You value a 90Hz display and like the tall aspect ratio
Outside of its large size, the Motorola One 5G's display keeps giving thanks to the fast refresh rate and unique aspect ratio. 90 and 120Hz screens are quickly becoming the new norm for high-end phones, and having that feature on the One 5G is great given the low price. The 21:9 aspect ratio is also perfect if you watch a lot of movies, giving you that cinematic experience right in the palm of your hand.
You have AT&T or Verizon as your wireless provider
The Motorola One 5G is available at AT&T starting September 18, with it heading to Verizon later this year. Given that the phone won't be sold unlocked outside of the two carriers, it's naturally a good choice if you already use either of those networks for your wireless service.
You should not buy this if ...
You prefer buying phones unlocked
Comparatively, if you don't have AT&T or Verizon — or simply don't like buying phones through your carrier — the Motorola One 5G is a non-starter. Motorola is one of the few companies that continues to do carrier exclusives with its major phone releases, and it's something we'd be perfectly happy to see die off in the near future.
You take a lot of pictures
If having a good, reliable camera is important to you, the Motorola One 5G will leave you pretty disappointed. Between the lackluster secondary sensors to the poor camera performance, using the phone to capture pictures is not a great experience.
You want long-term software support
When you buy a new phone, you should be able to trust that it'll keep getting updates for a few years to come. Motorola isn't promising any big OS upgrades for the One 5G beyond its Android 11 update, which could prove to be a deal-breaker for some potential shoppers.

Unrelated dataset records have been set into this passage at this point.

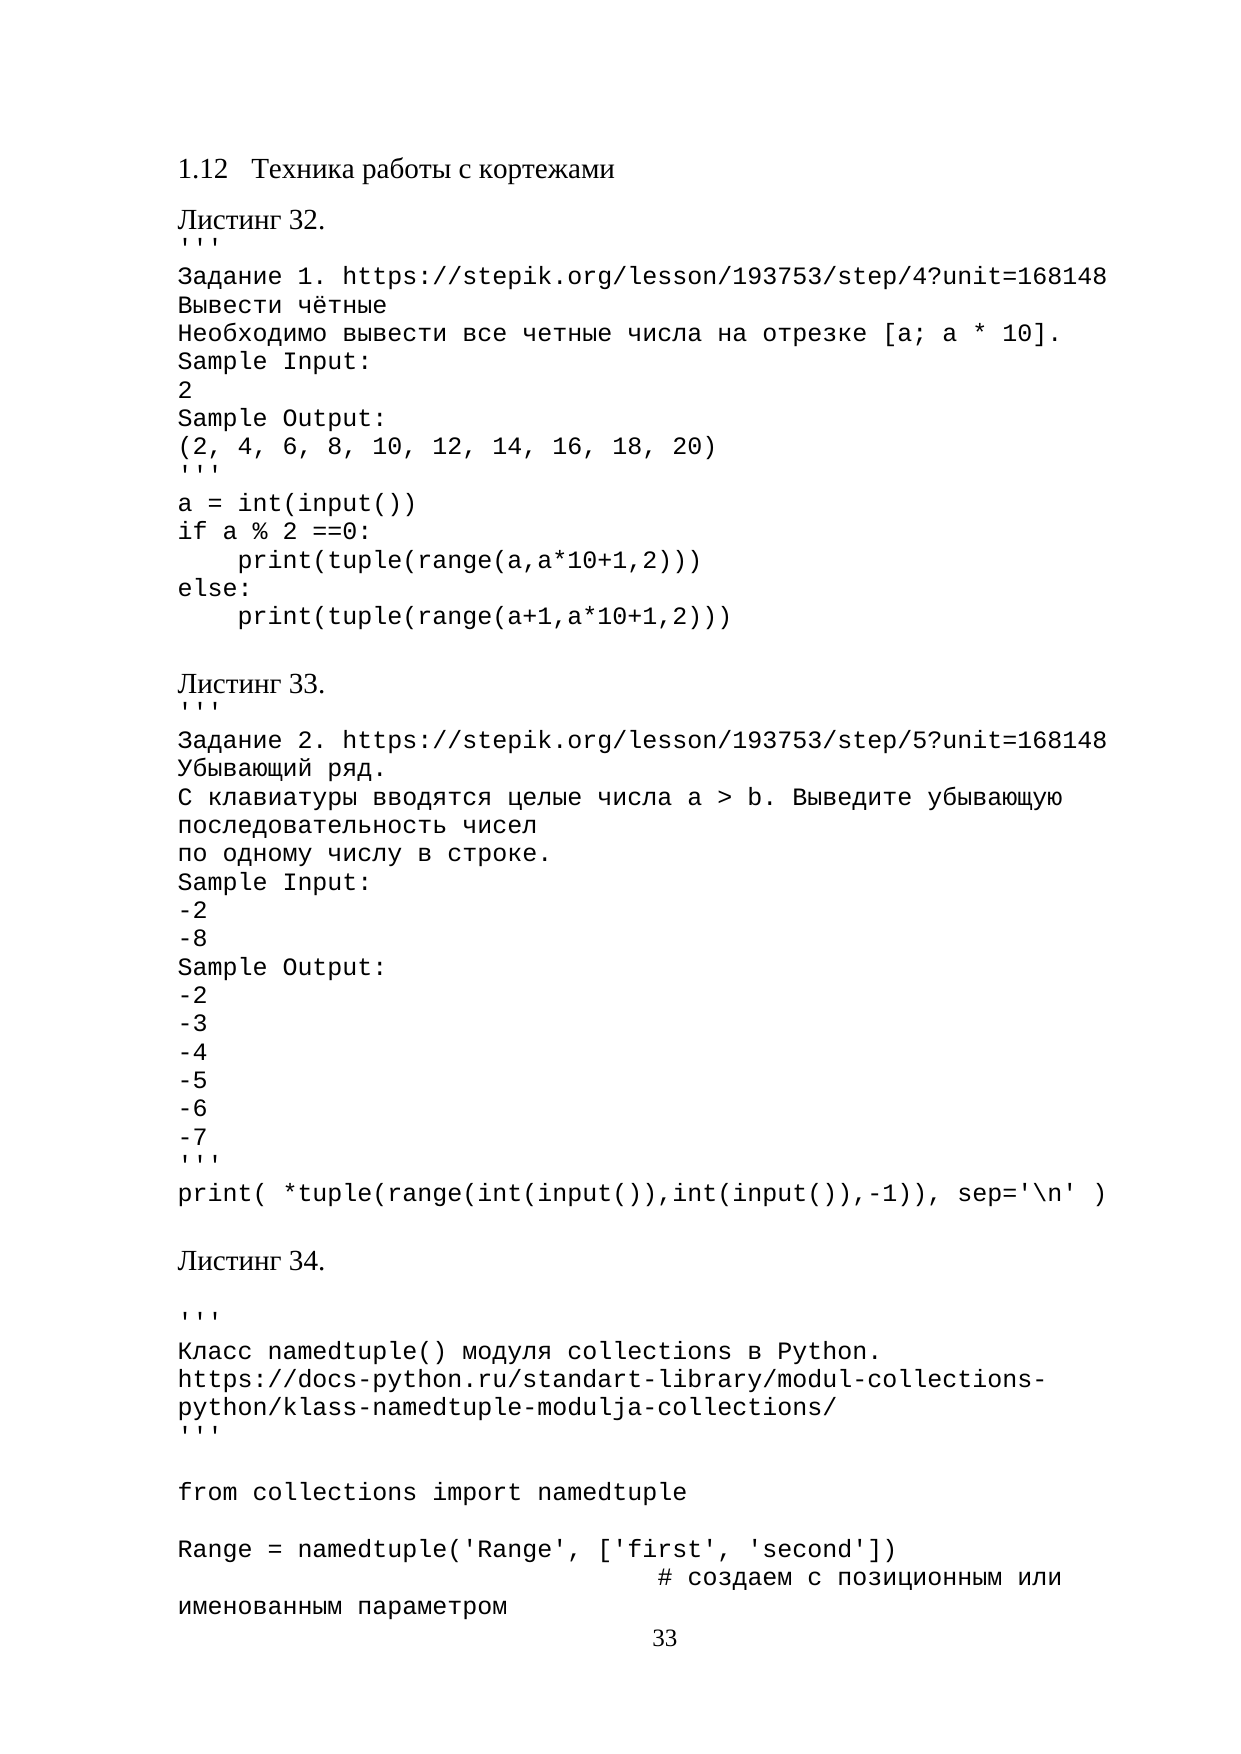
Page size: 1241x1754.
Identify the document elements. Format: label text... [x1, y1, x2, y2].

text -7 [177, 1124, 1152, 1153]
text Задание 1. https://stepik.org/lesson/193753/step/4?unit=168148 [177, 264, 1152, 292]
text Задание 2. https://stepik.org/lesson/193753/step/5?unit=168148 [177, 728, 1152, 756]
text Класс namedtuple() модуля collections в Python. [177, 1338, 1152, 1367]
text 2 [177, 377, 1152, 406]
text from collections import namedtuple [177, 1480, 1152, 1508]
text (2, 4, 6, 8, 10, 12, 14, 16, 18, 20) [177, 434, 1152, 462]
text print(tuple(range(a,a*10+1,2))) [177, 547, 1152, 576]
text ''' [177, 1423, 1152, 1452]
text ''' [177, 462, 1152, 491]
text # создаем с позиционным или именованным параметром [177, 1565, 1152, 1622]
text -2 [177, 898, 1152, 926]
text ''' [177, 1310, 1152, 1338]
text -5 [177, 1068, 1152, 1096]
text -4 [177, 1039, 1152, 1068]
text print( *tuple(range(int(input()),int(input()),-1)), sep='\n' ) [177, 1181, 1152, 1209]
text по одному числу в строке. [177, 841, 1152, 869]
text -3 [177, 1011, 1152, 1039]
text Range = namedtuple('Range', ['first', 'second']) [177, 1537, 1152, 1565]
text Убывающий ряд. [177, 756, 1152, 784]
text Листинг 33. [177, 666, 1152, 699]
text a = int(input()) [177, 491, 1152, 519]
text -2 [177, 983, 1152, 1011]
text ''' [177, 699, 1152, 728]
text -8 [177, 926, 1152, 954]
text Листинг 32. [177, 202, 1152, 236]
text else: [177, 576, 1152, 604]
text ''' [177, 236, 1152, 264]
text Sample Input: [177, 349, 1152, 377]
text ''' [177, 1153, 1152, 1181]
text -6 [177, 1096, 1152, 1124]
text if a % 2 ==0: [177, 519, 1152, 547]
text Необходимо вывести все четные числа на отрезке [a; a * 10]. [177, 321, 1152, 349]
text Sample Input: [177, 869, 1152, 898]
text Вывести чётные [177, 292, 1152, 321]
text Листинг 34. [177, 1243, 1152, 1276]
text Sample Output: [177, 406, 1152, 434]
text С клавиатуры вводятся целые числа a > b. Выведите убывающую последовательность чисел [177, 784, 1152, 841]
text https://docs-python.ru/standart-library/modul-collections-python/klass-namedtuple-modulja-collections/ [177, 1367, 1152, 1423]
text Sample Output: [177, 954, 1152, 983]
text print(tuple(range(a+1,a*10+1,2))) [177, 604, 1152, 632]
subtitle Техника работы с кортежами [177, 152, 1152, 185]
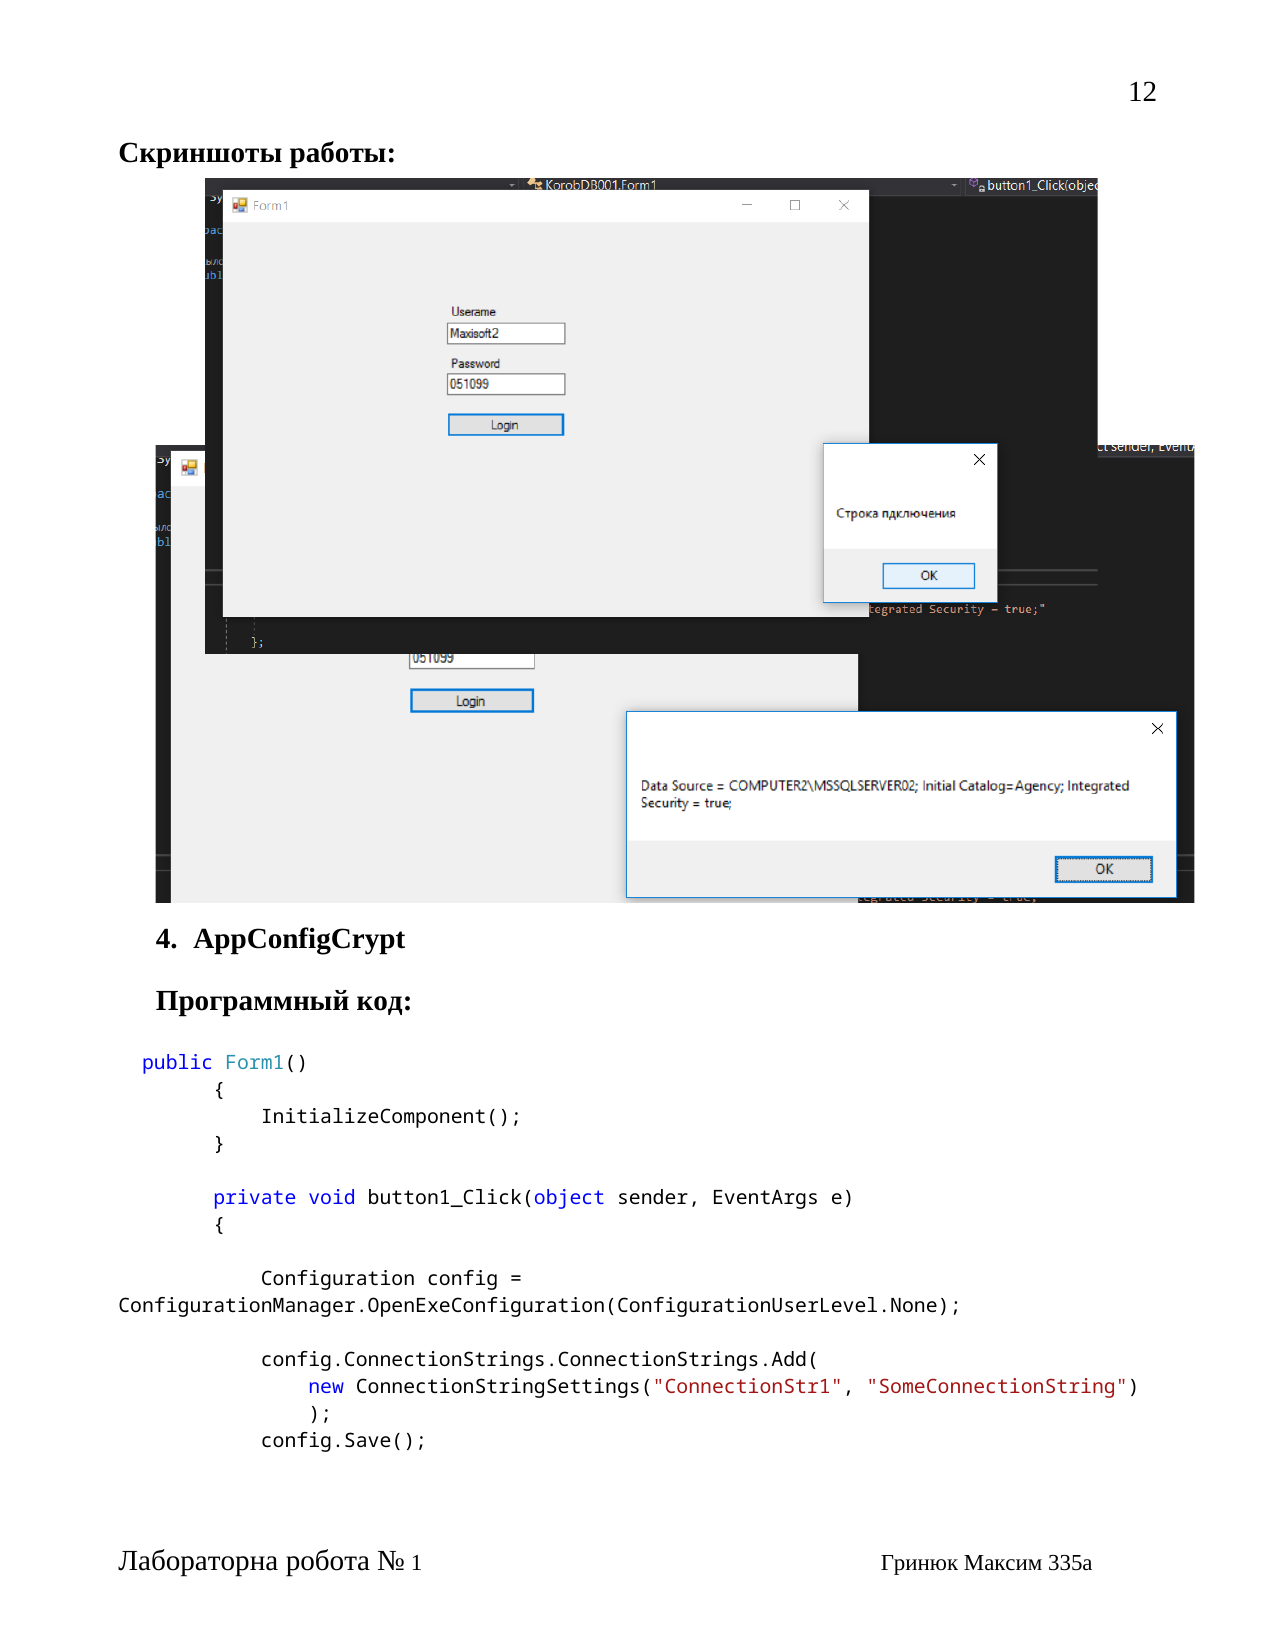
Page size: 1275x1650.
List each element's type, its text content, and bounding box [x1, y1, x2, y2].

text Скриншоты работы: [118, 135, 1157, 169]
text private void button1_Click(object sender, EventArgs e) [118, 1183, 1157, 1210]
text { [118, 1075, 1157, 1102]
list AppConfigCrypt [156, 921, 1157, 954]
text Программный код: [156, 983, 1157, 1017]
text config.ConnectionStrings.ConnectionStrings.Add( [118, 1345, 1157, 1372]
picture [155, 178, 1195, 903]
text InitializeComponent(); [118, 1102, 1157, 1129]
text } [118, 1129, 1157, 1156]
text ); [118, 1399, 1157, 1426]
text config.Save(); [118, 1426, 1157, 1453]
text Configuration config = ConfigurationManager.OpenExeConfiguration(ConfigurationUserLevel.None); [118, 1264, 1157, 1318]
text public Form1() [118, 1048, 1157, 1075]
text new ConnectionStringSettings("ConnectionStr1", "SomeConnectionString") [118, 1372, 1157, 1399]
text { [118, 1210, 1157, 1237]
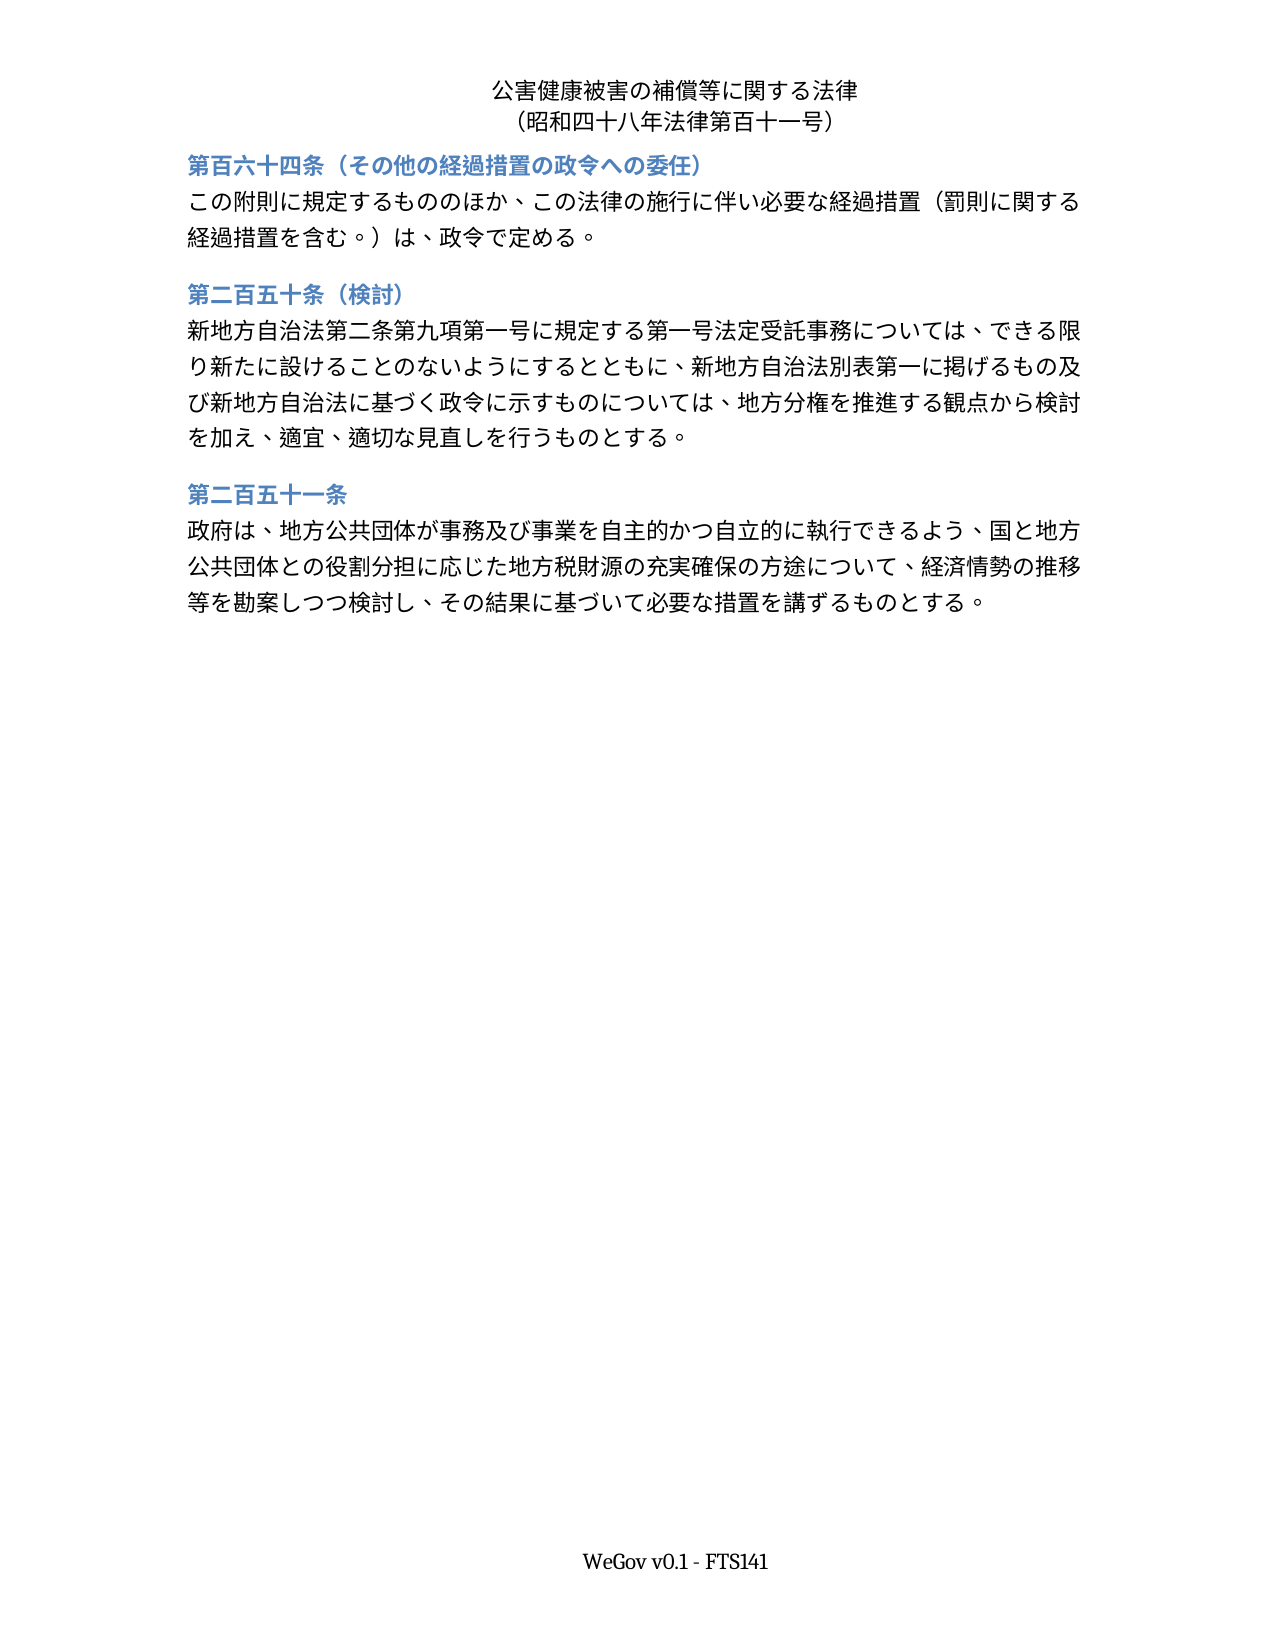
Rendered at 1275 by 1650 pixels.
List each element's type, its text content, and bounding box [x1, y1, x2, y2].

subtitle 第百六十四条（その他の経過措置の政令への委任） [187, 150, 1087, 181]
subtitle 第二百五十条（検討） [187, 279, 1087, 310]
text この附則に規定するもののほか、この法律の施行に伴い必要な経過措置（罰則に関する経過措置を含む。）は、政令で定める。 [187, 186, 1087, 253]
text 新地方自治法第二条第九項第一号に規定する第一号法定受託事務については、できる限り新たに設けることのないようにするとともに、新地方自治法別表第一に掲げるもの及び新地方自治法に基づく政令に示すものについては、地方分権を推進する観点から検討を加え、適宜、適切な見直しを行うものとする。 [187, 314, 1087, 454]
subtitle 第二百五十一条 [187, 479, 1087, 510]
text 政府は、地方公共団体が事務及び事業を自主的かつ自立的に執行できるよう、国と地方公共団体との役割分担に応じた地方税財源の充実確保の方途について、経済情勢の推移等を勘案しつつ検討し、その結果に基づいて必要な措置を講ずるものとする。 [187, 515, 1087, 618]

I'm not really sure why the Motorola One 5G exists. I mean, I know why it exists — AT&T and Verizon wanted a sub-$500 phone with 5G support that they can easily sell to their subscribers. 5G is the big push for these carriers, the Motorola One 5G has that feature, and they're bound to offer plenty of promotions to make the phone dirt cheap for new subscribers.
For us consumers, though, where does the Motorola One 5G stand? That's where things get tricky. There are certain things the phone does really, really well — namely the 90Hz display, Snapdragon 765 processor, and that huge 5,000 mAh battery. All of those things are top-notch, especially given the affordable nature of the phone.
The problem, however, is that those strong pillars are weakened by all of the various shortcomings you have to put up with. The cameras aren't reliable, the external speaker isn't good, you're limited to just one software update, and not being able to buy the phone unlocked is a huge bummer — not to mention smaller annoyances like the weak vibration motor and the heap of bloatware the phone ships with.
There are good ideas that went into the Motorola One 5G, but what we ultimately have is a half-baked device that doesn't quite make it over the finish line. I don't think you'll be horribly unhappy if you do decide to buy the phone, but with so many other options out there delivering better overall packages, it's hard to make an argument for why you'd get the Motorola One 5G in the first place.
Motorola One 5G
Bottom line: The Motorola One 5G had potential to be the value phone of the year, but it ends up dropping the ball on its way to greatness. Having the Snapdragon 765 and a 90Hz display at this price is excellent, but the whole experience is watered-down by a myriad of issues that are hard to ignore.